The Ref Stop

VAR contravery - A-League - Again.

The Ref Stop
For what it's worth, Football Federation Australia have said it was the wrong decision initially and could have been overturned.
And they also said that the referee was only looking at the point of contact (in or out of the box) and not whether it was a foul.
You'd think that looking at the entire incident would be VAR 101...I mean, come on.
 
So once it is determined the point of contact is inside, then shouldn't you also review the foul/no foul decision because it now becomes a key decision (I think this is what you are saying)? Or should the referee point to the penalty spot, set up for a penalty and then start a new review for the foul. It doesn't make sense to me whichever I look at it. The referee could have a thousand things in his mind but the VAR is in his ear and should help him out here. Did that happen? I still can't figure out how this happened.
 
So once it is determined the point of contact is inside, then shouldn't you also review the foul/no foul decision because it now becomes a key decision (I think this is what you are saying)? Or should the referee point to the penalty spot, set up for a penalty and then start a new review for the foul. It doesn't make sense to me whichever I look at it. The referee could have a thousand things in his mind but the VAR is in his ear and should help him out here. Did that happen? I still can't figure out how this happened.
Yep, It should be basic stuff - if you're only unsure of one thing, well, you need to review the entire decision. Ref really dropped the ball here - VAR was such a joke last season in the HAL, surely they trained in the offseason on this?

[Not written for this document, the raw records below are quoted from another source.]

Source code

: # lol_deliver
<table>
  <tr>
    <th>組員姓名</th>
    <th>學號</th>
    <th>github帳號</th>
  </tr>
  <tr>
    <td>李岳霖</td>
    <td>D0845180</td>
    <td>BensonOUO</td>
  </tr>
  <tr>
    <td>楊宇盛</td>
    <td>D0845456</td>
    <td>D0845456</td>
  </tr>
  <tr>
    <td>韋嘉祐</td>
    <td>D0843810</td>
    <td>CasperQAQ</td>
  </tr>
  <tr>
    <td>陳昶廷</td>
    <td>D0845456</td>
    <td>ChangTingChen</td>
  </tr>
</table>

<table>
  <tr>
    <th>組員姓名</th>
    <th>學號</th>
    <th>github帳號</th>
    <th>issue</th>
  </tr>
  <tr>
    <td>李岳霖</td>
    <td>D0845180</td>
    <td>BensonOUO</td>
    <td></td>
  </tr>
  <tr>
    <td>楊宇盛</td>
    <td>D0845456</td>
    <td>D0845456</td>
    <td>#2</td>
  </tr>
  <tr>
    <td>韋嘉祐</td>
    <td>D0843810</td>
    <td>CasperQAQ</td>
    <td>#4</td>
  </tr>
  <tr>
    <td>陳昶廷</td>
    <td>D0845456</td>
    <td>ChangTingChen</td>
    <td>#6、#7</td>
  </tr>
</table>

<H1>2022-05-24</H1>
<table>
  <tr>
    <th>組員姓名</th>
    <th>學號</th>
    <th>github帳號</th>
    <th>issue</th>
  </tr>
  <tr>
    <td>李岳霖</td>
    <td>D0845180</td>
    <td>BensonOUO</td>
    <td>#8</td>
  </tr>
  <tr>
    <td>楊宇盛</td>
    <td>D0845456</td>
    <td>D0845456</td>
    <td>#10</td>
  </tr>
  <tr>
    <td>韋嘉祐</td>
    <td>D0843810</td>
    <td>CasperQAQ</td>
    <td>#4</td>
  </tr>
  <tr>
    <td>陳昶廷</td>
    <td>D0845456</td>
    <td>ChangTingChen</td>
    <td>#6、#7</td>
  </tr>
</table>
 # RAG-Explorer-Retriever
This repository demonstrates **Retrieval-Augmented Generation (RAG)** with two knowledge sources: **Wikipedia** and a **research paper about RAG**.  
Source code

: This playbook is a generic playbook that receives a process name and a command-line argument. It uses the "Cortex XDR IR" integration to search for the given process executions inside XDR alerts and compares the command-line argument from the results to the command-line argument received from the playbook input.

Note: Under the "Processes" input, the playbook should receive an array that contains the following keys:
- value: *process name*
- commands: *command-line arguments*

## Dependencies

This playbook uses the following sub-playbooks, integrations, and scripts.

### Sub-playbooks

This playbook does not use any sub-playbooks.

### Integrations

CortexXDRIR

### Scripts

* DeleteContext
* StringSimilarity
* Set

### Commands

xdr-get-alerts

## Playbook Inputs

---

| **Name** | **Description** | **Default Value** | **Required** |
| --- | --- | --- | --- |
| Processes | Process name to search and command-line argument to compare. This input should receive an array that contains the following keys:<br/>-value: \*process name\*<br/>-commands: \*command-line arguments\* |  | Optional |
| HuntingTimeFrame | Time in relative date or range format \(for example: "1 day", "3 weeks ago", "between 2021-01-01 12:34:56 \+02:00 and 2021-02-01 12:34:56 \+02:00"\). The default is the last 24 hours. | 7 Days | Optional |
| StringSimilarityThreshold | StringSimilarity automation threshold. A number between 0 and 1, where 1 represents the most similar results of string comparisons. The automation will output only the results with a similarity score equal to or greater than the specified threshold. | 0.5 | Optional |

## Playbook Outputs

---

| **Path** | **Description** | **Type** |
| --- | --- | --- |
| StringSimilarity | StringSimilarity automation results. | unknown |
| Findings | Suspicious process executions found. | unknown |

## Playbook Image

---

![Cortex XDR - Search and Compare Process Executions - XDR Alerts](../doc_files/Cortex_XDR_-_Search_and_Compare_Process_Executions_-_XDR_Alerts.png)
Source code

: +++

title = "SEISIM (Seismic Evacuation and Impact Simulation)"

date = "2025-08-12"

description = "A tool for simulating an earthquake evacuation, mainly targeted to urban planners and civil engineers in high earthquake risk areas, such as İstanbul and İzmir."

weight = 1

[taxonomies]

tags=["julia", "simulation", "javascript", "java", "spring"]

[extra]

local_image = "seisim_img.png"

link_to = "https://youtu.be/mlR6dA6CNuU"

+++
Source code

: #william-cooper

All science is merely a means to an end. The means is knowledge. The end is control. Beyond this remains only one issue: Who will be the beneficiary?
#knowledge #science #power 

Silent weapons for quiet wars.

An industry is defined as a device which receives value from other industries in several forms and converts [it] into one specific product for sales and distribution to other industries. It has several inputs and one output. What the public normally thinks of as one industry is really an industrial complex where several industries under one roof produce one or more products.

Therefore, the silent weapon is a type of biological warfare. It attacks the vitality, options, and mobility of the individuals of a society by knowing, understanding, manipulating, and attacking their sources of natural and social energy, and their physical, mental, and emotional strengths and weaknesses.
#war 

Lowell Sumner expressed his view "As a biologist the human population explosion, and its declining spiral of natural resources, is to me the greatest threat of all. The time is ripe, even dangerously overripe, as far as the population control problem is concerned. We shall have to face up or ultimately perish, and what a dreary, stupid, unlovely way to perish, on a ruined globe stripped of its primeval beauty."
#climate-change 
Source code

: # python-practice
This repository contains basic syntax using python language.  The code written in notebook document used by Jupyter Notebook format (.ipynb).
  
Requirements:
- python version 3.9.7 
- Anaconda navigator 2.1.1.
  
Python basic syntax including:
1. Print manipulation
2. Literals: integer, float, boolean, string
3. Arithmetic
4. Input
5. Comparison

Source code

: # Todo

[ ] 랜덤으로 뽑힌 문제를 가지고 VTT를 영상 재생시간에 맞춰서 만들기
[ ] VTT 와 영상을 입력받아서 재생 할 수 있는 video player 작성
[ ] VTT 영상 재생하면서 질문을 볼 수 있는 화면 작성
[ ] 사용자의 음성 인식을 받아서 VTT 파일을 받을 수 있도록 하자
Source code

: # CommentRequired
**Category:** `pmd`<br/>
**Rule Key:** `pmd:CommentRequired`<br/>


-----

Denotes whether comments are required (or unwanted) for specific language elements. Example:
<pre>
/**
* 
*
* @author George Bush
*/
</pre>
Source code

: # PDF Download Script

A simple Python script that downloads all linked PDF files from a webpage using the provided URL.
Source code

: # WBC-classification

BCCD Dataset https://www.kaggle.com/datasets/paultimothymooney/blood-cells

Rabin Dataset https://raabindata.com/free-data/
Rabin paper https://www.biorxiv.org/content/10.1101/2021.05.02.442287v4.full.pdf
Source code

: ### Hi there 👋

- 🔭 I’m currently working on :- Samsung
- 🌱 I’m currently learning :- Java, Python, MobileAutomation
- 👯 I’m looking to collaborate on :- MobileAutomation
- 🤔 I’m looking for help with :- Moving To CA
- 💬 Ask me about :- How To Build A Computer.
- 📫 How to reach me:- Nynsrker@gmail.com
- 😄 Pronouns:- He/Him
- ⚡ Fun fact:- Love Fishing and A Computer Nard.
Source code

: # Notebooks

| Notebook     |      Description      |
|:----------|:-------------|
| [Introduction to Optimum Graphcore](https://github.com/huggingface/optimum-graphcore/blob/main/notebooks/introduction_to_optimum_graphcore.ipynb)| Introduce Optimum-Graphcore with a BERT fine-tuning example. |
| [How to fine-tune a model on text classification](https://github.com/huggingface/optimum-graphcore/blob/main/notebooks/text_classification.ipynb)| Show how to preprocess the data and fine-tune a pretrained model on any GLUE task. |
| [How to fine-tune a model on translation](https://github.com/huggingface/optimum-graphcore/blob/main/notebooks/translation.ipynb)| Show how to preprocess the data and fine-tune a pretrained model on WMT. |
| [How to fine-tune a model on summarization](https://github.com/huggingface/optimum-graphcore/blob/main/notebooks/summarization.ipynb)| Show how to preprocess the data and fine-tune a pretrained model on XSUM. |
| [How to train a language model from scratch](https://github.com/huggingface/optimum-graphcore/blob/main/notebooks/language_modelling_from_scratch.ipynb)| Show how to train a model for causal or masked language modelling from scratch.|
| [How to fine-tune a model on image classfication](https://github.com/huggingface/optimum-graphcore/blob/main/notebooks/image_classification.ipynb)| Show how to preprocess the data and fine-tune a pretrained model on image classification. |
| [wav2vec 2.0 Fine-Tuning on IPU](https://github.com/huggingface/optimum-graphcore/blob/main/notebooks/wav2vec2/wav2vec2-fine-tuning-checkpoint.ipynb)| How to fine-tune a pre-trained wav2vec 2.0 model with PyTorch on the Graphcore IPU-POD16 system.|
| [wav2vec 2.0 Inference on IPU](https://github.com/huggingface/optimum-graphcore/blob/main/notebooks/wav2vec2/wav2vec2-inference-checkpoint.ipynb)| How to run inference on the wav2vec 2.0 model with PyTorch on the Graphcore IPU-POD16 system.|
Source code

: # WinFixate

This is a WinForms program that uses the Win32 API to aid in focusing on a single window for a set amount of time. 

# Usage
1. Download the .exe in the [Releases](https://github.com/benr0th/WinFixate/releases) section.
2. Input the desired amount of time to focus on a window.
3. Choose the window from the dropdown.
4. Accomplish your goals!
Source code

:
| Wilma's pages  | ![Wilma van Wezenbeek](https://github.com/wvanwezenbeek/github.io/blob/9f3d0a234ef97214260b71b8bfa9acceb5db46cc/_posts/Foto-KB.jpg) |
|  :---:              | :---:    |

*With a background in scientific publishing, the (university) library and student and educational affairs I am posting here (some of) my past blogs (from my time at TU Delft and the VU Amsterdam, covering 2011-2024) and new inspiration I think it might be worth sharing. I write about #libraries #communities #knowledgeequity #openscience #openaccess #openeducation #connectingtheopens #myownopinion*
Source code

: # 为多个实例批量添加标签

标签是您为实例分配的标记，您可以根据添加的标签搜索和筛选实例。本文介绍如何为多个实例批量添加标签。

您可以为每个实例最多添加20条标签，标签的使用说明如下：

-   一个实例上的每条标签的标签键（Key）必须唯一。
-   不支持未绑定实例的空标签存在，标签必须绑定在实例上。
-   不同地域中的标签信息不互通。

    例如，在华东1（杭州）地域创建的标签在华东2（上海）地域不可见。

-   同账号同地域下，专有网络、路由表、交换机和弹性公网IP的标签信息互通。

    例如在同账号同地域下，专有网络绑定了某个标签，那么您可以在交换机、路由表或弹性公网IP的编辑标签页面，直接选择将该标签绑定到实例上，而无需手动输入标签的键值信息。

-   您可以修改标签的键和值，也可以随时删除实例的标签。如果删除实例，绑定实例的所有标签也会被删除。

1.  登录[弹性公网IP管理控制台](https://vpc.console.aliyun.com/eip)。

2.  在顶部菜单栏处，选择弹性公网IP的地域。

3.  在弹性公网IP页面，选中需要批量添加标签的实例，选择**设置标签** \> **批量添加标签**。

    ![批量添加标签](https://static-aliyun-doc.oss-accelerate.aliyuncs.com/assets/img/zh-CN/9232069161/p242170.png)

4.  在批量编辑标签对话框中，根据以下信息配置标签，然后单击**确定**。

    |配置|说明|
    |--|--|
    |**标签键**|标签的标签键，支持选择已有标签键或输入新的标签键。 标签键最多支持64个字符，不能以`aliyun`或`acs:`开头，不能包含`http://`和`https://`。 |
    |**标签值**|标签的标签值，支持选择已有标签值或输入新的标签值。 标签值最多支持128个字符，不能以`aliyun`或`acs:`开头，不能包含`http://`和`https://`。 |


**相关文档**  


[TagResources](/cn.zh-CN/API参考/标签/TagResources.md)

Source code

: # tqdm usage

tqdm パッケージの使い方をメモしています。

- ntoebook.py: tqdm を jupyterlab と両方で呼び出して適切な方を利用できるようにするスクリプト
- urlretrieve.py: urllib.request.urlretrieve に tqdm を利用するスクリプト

But yes, it also questions the communication - surely the VAR should be saying 'looks like it's in the box, check it out yourself - not so sure if it was a foul myself'.

Personally, given that there was some contact in the back I was actually thinking it might not be 'clear and obvious' enough to overturn it...but perhaps that's where we get the spirit of the law here; if it's wrong, but arguably not 'clearly and obviously' wrong...well, just go with overturning the wrong call rather than compound it by changing it into a pen
 
That's were my question in the other thread kicks in. "clear and obvious" is only for when it can be reviewed. But once you start the review for the right reasons, can the decisions you change not comply with the "clear and obvious" criteria. The protocol doesn't seem to answer that.
 
God, the BR-CCM game is an absolute farce.
Beath....I dunno, maybe he should be breath tested?
Anyway, VAR (correctly) overrules a very close goal. Then another goal up the other end, AR raises an incredibly late flag, VAR takes one glance, at this stage it looks like the player was only in line, but just a single glance then nothing. I mean, what the hell???? Completely inconsistent approach, and I'd argue a good goal's been lost as a result.

Anyway, for anybody else reading this thread - AR manages to miss a massive offside, goes to the box, referee inexplicably awards a penalty for something that doesn't even have a hint of a foul and a YC for DOGSO. VAR correctly goes to the offside, so the card is overturned as well. Farcical.